Many radionuclides (radioactive isotopes) emit fast α particles (4He nuclei). The range of most α "rays" is only on the order of cm in air and mm in tissue. This is good if they are at arm's length; but it's bad if you swallow them or breathe them! A wide variety of radioactive elements have assorted chemical properties, each with a specific hazard.

Radon: All rock contains some radium which slowly decays, releasing the chemically inert noble gas radon, itself a radioactive element which emits a low energy α (difficult to detect). Radon probably killed Madame Curie. Radon exposure is widespread and dangerous because it accumulates in the air of any building made of rock, brick or concrete (especially those with closed air circulation) and thence in the lungs of the people breathing that air, who become radioactive (easy to detect). Different regions have a huge range of radium content, so a stone house may be perfectly safe in one place and hazardous in another.

Potassium & Carbon: Radioisotopes of K and C are continually created in the atmosphere by cosmic ray bombardment and build up to a constant level in all living tissues, only to decay away in a few thousand years after death. You are radioactive! Potassium-Argon and 14C dating provides handy means of estimating how long ago biological matter was alive.

Man-Made Radionuclides: Formerly most famous: plutonium, 239Pu, of which fission bombs are made. A deadly chemical poison as well as a nasty radioisotope, a miniscule grain of 239Pu caught in your lungs or other tissues exposes (only) nearby tissue to a huge dose.

Putin's signature poison [4] polonium: 210Po is made in reactors by adding neutrons to bismuth. It is an even deadlier poison.

The food chain concentrates "harmless" levels to dangerous ones; fission waste products include many radionuclides with chemical properties not seen in naturally occurring isotopes. Otherwise it might be marginally sensible to dispose of radioactive waste by diluting it in the oceans. Although radioisotopes from the Fukushima meltdown were easily detected on the Pacific coast of North America, the levels were utterly harmless.

It's important to understand the difference between "detectable" and "dangerous".

In the 1960s we could detect parts per million (ppm) of Selenium (Se), a heavy metal which is poisonous at that concentration. The US Congress then passed a law making it illegal for any foodstuffs to contain a detectable amount of Se. A few years later we were able to detect parts per billion (ppb). That’s when we discovered that Se is an essential mineral. This illustrates the foolishness of any policy of "zero tolerance". The current policy regarding radiation exposure from nuclear reactors is ALARA ("As Low As Reasonably Achievable"), which is routinely interpreted as "zero tolerance" even though there is no evidence for significant deleterious effects of marginal exposures, and even some evidence for beneficial effects ("radiation hormesis").

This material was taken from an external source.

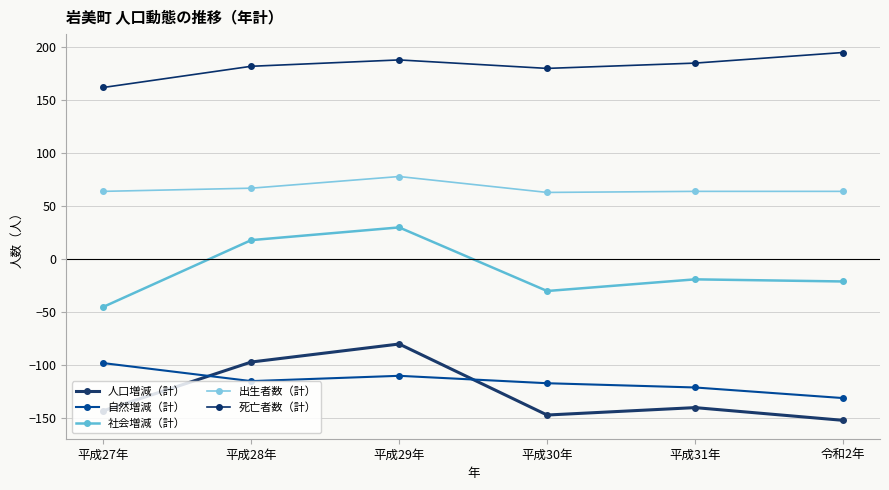

The 死亡者数（計） series shows 180 at 平成30年. True or false?

True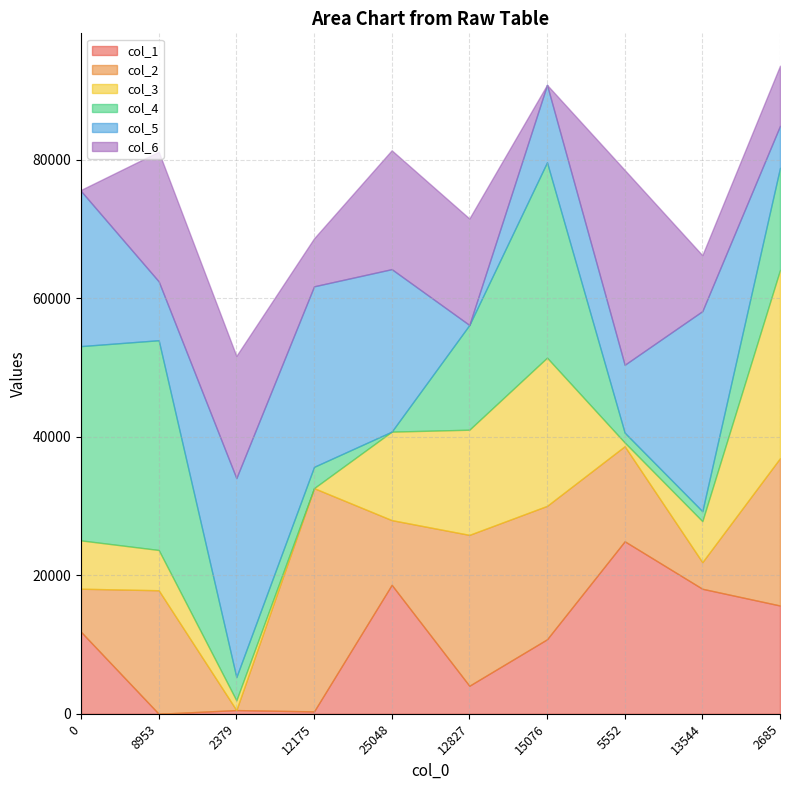

True or false: col_2 has more than 0 points higher than both neighbors.

True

Protection Against Radiation

The best shielding is provided by Gauss' Law: intensity ∝ 1/r2. Localized sources are labelled with their activity at a given distance, for instance "10 mR/h at 1 m", which becomes 0.1 mR/h at 10 m. Just walk away! By the same token, never touch a radioactive source! (1/r2 → ∞ as r → 0).

Lead aprons are effective only for X-rays, γ-rays and low energy β-rays. Thick concrete shielding is needed for neutrons and high-energy charged particles.

For ingested radionuclides, chelation can sometimes help. In the case of tritium (3H), one should drink lots of beer!